# stock 06 6spd with a maggie



## 06GOAT (Jan 29, 2006)

I have had a magnusun charger on my car for about a year now it put down 480whp and 490wtq. I am now looking to add methanol injection and want to raise the boost. I have read many discussions on changing the the rear pulley set up ect. ect. I want to know if I can just put on say a 2.6 pulley on the front(drive pulley) and be done with it and get say 8lbs. By the way my car is completely stock otherwise and has the 2.8 pulley that came with the kit. If anyone has any info on the please let me know and also where can I get the pulley or whatever I need..thanks


----------



## 6QTS11OZ (Mar 27, 2005)

06GOAT said:


> I have had a magnusun charger on my car for about a year now it put down 480whp and 490wtq. I am now looking to add methanol injection and want to raise the boost. I have read many discussions on changing the the rear pulley set up ect. ect. I want to know if I can just put on say a 2.6 pulley on the front(drive pulley) and be done with it and get say 8lbs. By the way my car is completely stock otherwise and has the 2.8 pulley that came with the kit. If anyone has any info on the please let me know and also where can I get the pulley or whatever I need..thanks


480/490? Those are some pretty strong numbers for stock. 

Yes you can use the 2.6 pulley (Pulley Boys).

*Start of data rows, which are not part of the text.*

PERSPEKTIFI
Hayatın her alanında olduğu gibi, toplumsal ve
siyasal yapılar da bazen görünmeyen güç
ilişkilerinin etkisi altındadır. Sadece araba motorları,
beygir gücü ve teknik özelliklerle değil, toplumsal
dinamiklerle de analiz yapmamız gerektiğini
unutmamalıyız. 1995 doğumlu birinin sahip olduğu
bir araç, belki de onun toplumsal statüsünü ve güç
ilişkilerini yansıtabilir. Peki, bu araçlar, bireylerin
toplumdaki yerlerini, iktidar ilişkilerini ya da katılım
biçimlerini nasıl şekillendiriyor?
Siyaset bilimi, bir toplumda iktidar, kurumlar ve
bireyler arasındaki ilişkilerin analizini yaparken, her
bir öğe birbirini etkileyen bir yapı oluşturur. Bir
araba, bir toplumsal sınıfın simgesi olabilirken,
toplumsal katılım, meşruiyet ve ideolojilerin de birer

Make sure you use the Goodyear Gatorback belt, part # 4040430. Also if you haven't installed the crank pinning kit I suggest you do. With the 2.6 pulley and the Gatorback belt my crank bolt did back out. It was even loose when I did my final dyno pull. But on a good note, the belt never slipped with the 2.6 pulley. I'm at 8 psi with my current setup and I have 10.4:1 CR pistons. Good luck with your new setup. :cheers


----------



## SANDU002 (Oct 13, 2004)

Also add an ECS tensioner from East Coast Superchargers and your belt will last longer if not forever.


----------